El consumidor español no confía en la Red
Los consumidores españoles no confían en Internet como instrumento para comprar y manifiestan escasa confianza en la garantía de los derechos de los consumidores a través del comercio virtual. Así consta en las conclusiones del barómetro de consumo confeccionado por la Fundación Grupo Eroski con la colaboración del Instituto de Empresa y presentado ayer en Madrid.
Según el informe, en general, los consumidores otorgan mayor crédito a la información sobre productos que proviene de su círculo de conocidos y familiares que a la facilitada por la Administración y las empresas. El estudio ha sido realizado en todo el país a través de encuestas telefónicas a ciudadanos mayores de 14 años. Así, de los datos se desprende que la satisfacción que siente el ciudadano ante la información sobre productos y servicios es muy mejorable, especialmente en lo que se refiere a la de seguros y vivienda.
La proporcionada por las marcas se percibe aceptable y la que procede del comercio es bien valorada en los puntos de venta tradicionales y especializados y peor apreciada la de las entidades bancarias y de seguros.
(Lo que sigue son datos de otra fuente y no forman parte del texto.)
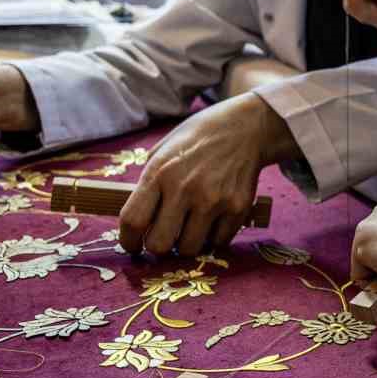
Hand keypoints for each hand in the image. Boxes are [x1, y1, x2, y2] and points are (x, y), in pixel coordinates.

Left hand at [119, 93, 298, 255]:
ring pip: (188, 249)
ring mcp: (214, 200)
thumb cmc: (200, 138)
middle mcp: (185, 188)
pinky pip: (217, 243)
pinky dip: (212, 238)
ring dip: (185, 245)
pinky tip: (211, 222)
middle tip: (163, 239)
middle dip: (157, 247)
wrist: (247, 127)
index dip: (129, 241)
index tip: (133, 244)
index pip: (133, 221)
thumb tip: (137, 219)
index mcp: (160, 172)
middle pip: (159, 244)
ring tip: (188, 230)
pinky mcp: (237, 209)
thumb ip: (149, 183)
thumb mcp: (164, 149)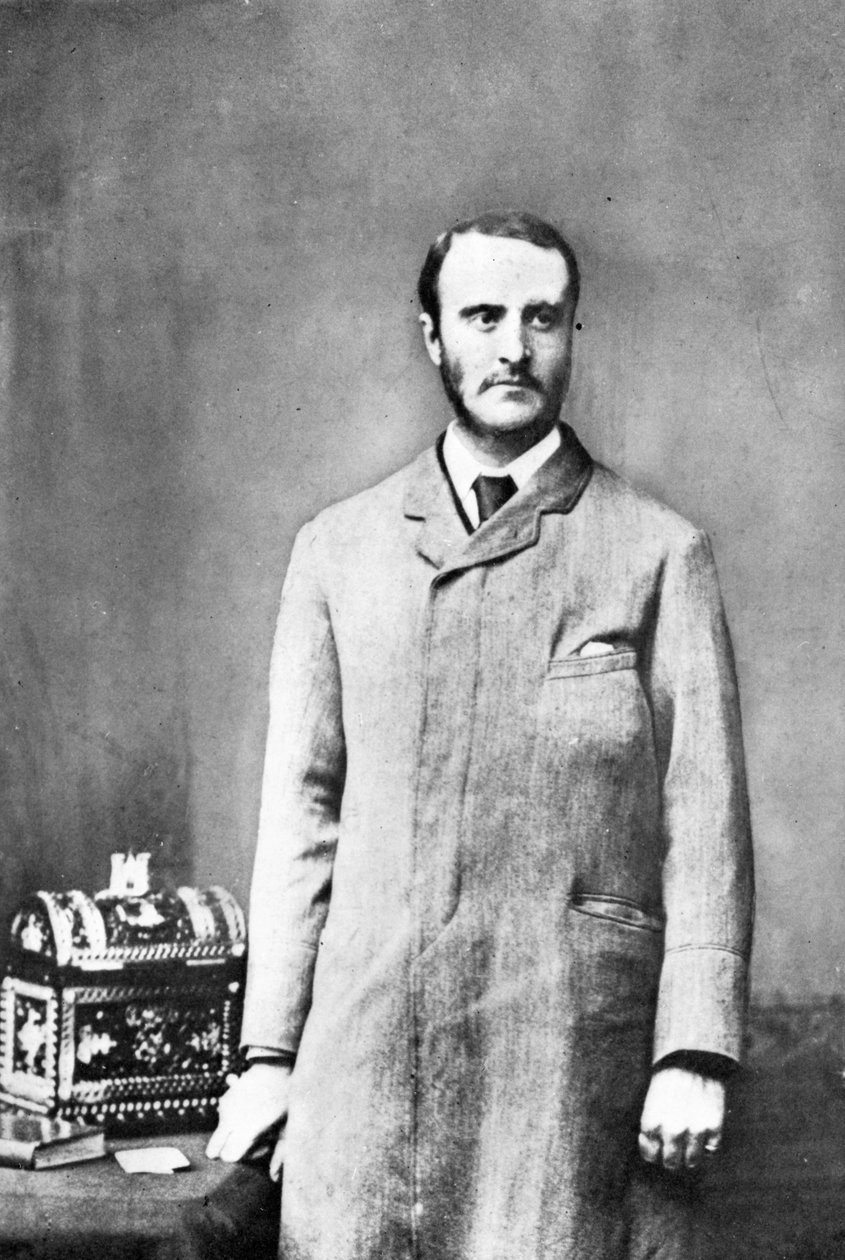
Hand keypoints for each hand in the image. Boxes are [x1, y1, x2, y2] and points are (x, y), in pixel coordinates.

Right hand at [206, 1061, 292, 1181]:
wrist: (276, 1066)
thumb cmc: (285, 1099)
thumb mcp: (289, 1128)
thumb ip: (281, 1155)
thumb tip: (274, 1178)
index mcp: (245, 1131)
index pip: (228, 1157)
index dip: (243, 1158)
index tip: (261, 1146)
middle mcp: (230, 1120)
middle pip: (213, 1150)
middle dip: (226, 1150)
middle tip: (247, 1141)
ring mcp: (225, 1108)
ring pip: (219, 1131)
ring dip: (231, 1132)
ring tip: (255, 1119)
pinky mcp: (225, 1097)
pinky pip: (223, 1115)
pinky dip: (232, 1116)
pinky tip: (250, 1108)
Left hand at [638, 1066, 724, 1173]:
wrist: (693, 1055)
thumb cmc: (668, 1075)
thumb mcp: (651, 1099)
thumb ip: (652, 1125)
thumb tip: (654, 1147)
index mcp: (651, 1122)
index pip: (650, 1155)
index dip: (653, 1152)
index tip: (657, 1145)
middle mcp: (672, 1130)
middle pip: (672, 1163)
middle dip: (672, 1159)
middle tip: (675, 1150)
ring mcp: (694, 1130)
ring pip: (693, 1162)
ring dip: (691, 1156)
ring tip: (690, 1145)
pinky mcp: (714, 1126)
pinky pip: (711, 1150)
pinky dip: (708, 1145)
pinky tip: (704, 1133)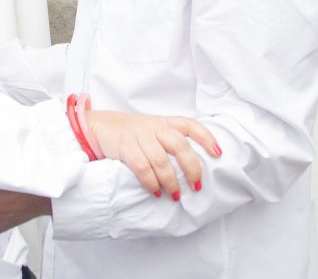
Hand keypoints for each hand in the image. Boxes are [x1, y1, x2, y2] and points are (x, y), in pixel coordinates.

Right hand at [86, 110, 220, 200]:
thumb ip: (169, 140)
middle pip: (180, 146)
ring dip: (171, 181)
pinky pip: (142, 167)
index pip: (190, 125)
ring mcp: (139, 136)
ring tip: (175, 195)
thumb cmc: (131, 132)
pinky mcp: (125, 146)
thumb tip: (192, 166)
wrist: (100, 125)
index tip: (218, 153)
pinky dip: (151, 182)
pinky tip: (156, 191)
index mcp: (164, 122)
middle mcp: (154, 127)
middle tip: (196, 186)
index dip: (206, 138)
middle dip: (191, 168)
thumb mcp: (152, 129)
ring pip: (162, 160)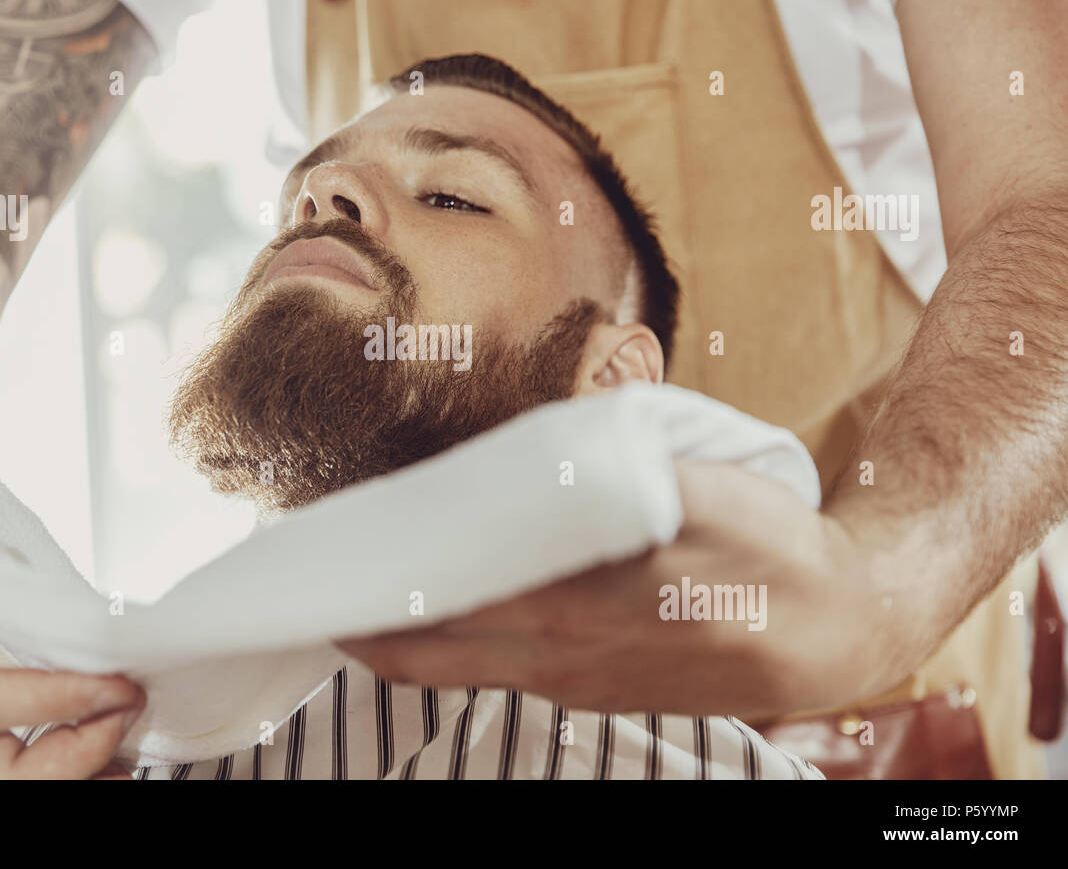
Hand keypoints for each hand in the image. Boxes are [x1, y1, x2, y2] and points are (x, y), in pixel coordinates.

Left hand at [338, 462, 879, 717]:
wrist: (841, 632)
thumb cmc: (772, 552)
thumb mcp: (700, 498)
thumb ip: (607, 486)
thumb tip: (524, 467)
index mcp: (579, 607)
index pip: (443, 605)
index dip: (375, 586)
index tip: (321, 555)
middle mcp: (562, 659)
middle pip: (429, 650)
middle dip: (366, 618)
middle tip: (320, 575)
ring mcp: (574, 684)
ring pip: (458, 666)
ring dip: (403, 632)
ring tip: (368, 583)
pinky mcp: (593, 694)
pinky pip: (498, 672)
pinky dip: (453, 643)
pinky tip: (448, 604)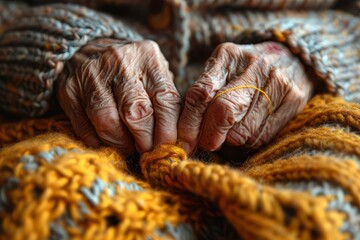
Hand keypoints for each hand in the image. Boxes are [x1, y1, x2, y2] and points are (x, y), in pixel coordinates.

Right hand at [56, 39, 180, 155]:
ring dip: (120, 143)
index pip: (164, 99)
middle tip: (148, 152)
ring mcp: (90, 74)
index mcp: (147, 56)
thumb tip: (175, 141)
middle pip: (135, 111)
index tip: (168, 147)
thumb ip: (165, 100)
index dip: (167, 130)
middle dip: (144, 140)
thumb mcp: (153, 72)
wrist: (88, 48)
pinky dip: (98, 141)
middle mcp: (119, 62)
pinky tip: (107, 142)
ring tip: (128, 147)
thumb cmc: (130, 68)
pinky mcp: (69, 89)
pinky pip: (84, 127)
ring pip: (107, 121)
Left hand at [178, 42, 314, 153]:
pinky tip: (250, 129)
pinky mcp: (294, 100)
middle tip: (207, 144)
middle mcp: (254, 66)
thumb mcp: (222, 71)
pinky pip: (262, 136)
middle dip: (210, 135)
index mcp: (228, 56)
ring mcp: (277, 82)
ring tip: (232, 130)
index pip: (202, 93)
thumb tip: (187, 138)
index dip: (190, 123)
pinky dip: (249, 141)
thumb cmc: (245, 71)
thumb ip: (204, 96)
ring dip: (231, 140)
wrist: (293, 59)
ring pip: (243, 131)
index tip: (184, 142)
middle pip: (224, 111)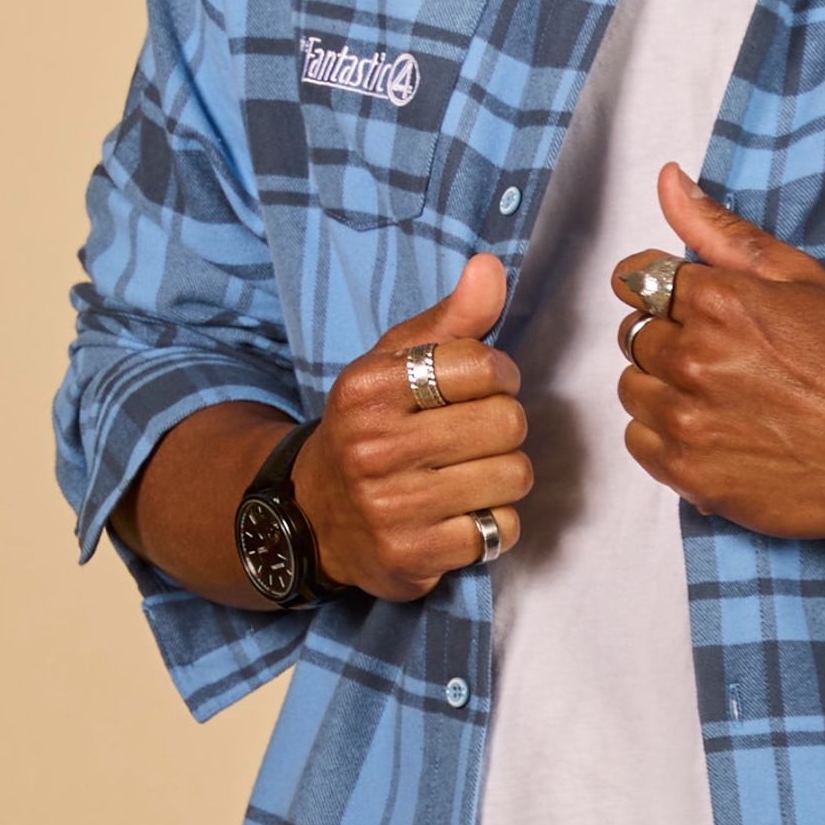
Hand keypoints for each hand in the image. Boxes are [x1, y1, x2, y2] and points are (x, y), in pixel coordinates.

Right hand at [293, 254, 532, 600]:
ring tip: (468, 473)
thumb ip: (451, 317)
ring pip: (512, 478)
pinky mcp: (410, 557)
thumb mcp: (395, 361)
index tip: (482, 385)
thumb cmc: (371, 425)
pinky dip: (492, 523)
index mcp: (370, 388)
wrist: (311, 513)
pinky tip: (459, 514)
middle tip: (476, 434)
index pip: (482, 366)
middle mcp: (373, 447)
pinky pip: (500, 530)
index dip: (499, 374)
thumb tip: (489, 267)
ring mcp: (390, 507)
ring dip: (503, 475)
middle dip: (504, 426)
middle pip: (507, 423)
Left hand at [611, 165, 824, 536]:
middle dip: (667, 338)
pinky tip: (709, 429)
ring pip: (632, 387)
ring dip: (662, 387)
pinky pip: (637, 440)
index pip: (637, 278)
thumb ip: (723, 231)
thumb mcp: (800, 277)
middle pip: (633, 334)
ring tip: (718, 395)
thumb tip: (668, 178)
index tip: (694, 309)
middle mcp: (692, 358)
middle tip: (722, 357)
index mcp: (716, 300)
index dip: (666, 292)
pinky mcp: (686, 471)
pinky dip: (664, 434)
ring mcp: (685, 419)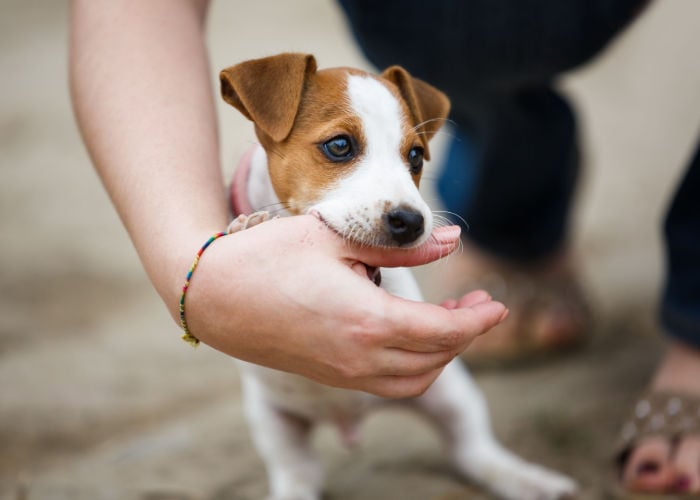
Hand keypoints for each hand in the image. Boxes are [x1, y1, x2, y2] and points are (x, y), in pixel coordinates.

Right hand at [185, 215, 506, 397]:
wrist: (212, 294)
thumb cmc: (269, 256)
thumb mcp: (335, 237)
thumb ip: (397, 247)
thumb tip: (450, 240)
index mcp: (365, 320)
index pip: (443, 331)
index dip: (478, 320)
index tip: (497, 304)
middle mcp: (358, 357)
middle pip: (435, 359)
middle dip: (466, 334)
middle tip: (478, 306)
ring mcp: (342, 373)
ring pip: (414, 380)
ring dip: (441, 356)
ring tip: (450, 323)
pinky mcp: (328, 376)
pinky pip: (387, 384)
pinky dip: (414, 367)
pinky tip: (411, 338)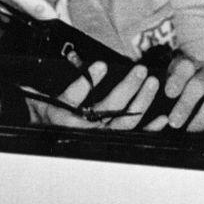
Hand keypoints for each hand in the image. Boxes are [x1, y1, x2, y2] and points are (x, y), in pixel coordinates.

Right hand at [25, 61, 159, 128]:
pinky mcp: (110, 138)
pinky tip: (164, 119)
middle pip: (108, 109)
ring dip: (141, 100)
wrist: (41, 134)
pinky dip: (149, 128)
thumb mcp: (39, 98)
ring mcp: (98, 135)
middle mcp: (82, 129)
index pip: (75, 97)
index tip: (102, 64)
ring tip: (151, 81)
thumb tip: (71, 65)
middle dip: (126, 88)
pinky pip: (133, 136)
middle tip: (140, 70)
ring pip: (125, 121)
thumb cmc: (42, 112)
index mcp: (63, 117)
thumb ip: (51, 86)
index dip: (88, 81)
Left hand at [144, 55, 203, 131]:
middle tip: (174, 122)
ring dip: (200, 118)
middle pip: (199, 84)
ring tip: (188, 131)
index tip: (169, 94)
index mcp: (188, 65)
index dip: (177, 79)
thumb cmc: (180, 91)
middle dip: (185, 105)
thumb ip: (158, 92)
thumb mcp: (168, 86)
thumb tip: (142, 106)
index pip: (184, 66)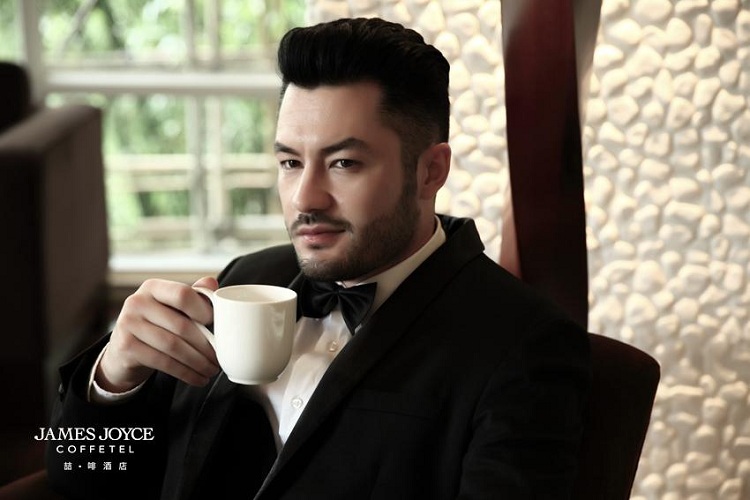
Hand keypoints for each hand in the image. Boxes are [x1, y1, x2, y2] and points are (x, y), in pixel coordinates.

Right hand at [96, 277, 220, 391]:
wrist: (123, 350)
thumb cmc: (155, 325)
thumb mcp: (171, 307)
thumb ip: (192, 296)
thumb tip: (212, 283)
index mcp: (152, 287)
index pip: (183, 294)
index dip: (203, 310)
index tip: (216, 325)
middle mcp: (137, 302)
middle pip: (181, 325)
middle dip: (205, 345)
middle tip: (219, 358)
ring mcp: (128, 324)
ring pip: (173, 346)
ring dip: (197, 362)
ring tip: (211, 369)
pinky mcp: (126, 347)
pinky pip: (163, 362)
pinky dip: (185, 372)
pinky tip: (197, 378)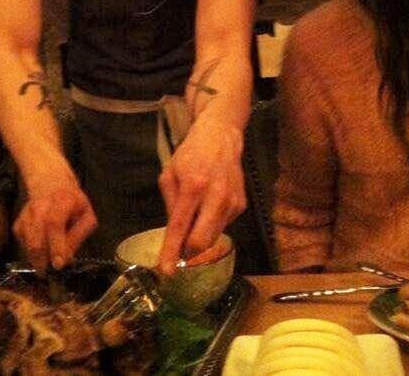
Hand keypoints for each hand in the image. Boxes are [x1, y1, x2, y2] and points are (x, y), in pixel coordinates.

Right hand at [13, 155, 96, 271]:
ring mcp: (26, 215)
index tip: (58, 265)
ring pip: (27, 243)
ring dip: (36, 259)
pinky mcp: (17, 223)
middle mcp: (40, 207)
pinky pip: (22, 244)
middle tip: (49, 274)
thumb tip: (68, 259)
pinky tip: (41, 248)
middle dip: (42, 260)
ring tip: (45, 266)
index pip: (55, 224)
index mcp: (62, 201)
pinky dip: (30, 252)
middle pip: (36, 237)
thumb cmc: (73, 203)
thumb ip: (78, 236)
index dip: (56, 245)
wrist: (50, 183)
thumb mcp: (86, 215)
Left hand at [157, 112, 244, 274]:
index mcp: (193, 186)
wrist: (221, 137)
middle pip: (202, 242)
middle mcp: (216, 196)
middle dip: (188, 251)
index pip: (180, 227)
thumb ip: (170, 205)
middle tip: (179, 247)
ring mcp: (232, 202)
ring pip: (213, 238)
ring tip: (196, 214)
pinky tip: (209, 206)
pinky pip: (222, 227)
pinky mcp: (242, 206)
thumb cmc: (190, 154)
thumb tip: (174, 236)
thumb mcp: (170, 174)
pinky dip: (211, 224)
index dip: (171, 251)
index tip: (167, 272)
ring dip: (200, 237)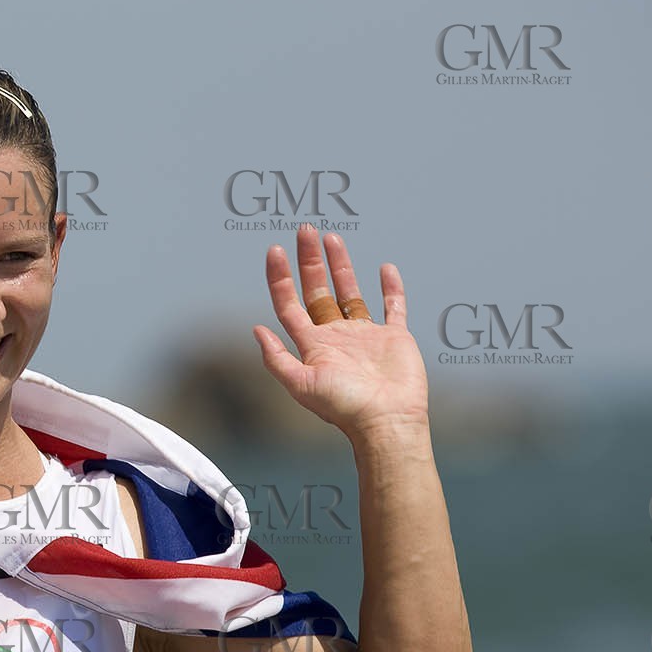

Del mismo modo, la fuente que más contribuye a crear información para el consumo son los conocidos y familiares, seguidos a distancia por las asociaciones de consumidores, los medios de comunicación y los empleados de las tiendas. En el caso concreto de los alimentos, el grado de confianza que sienten los ciudadanos hacia estos productos es, en general, satisfactorio.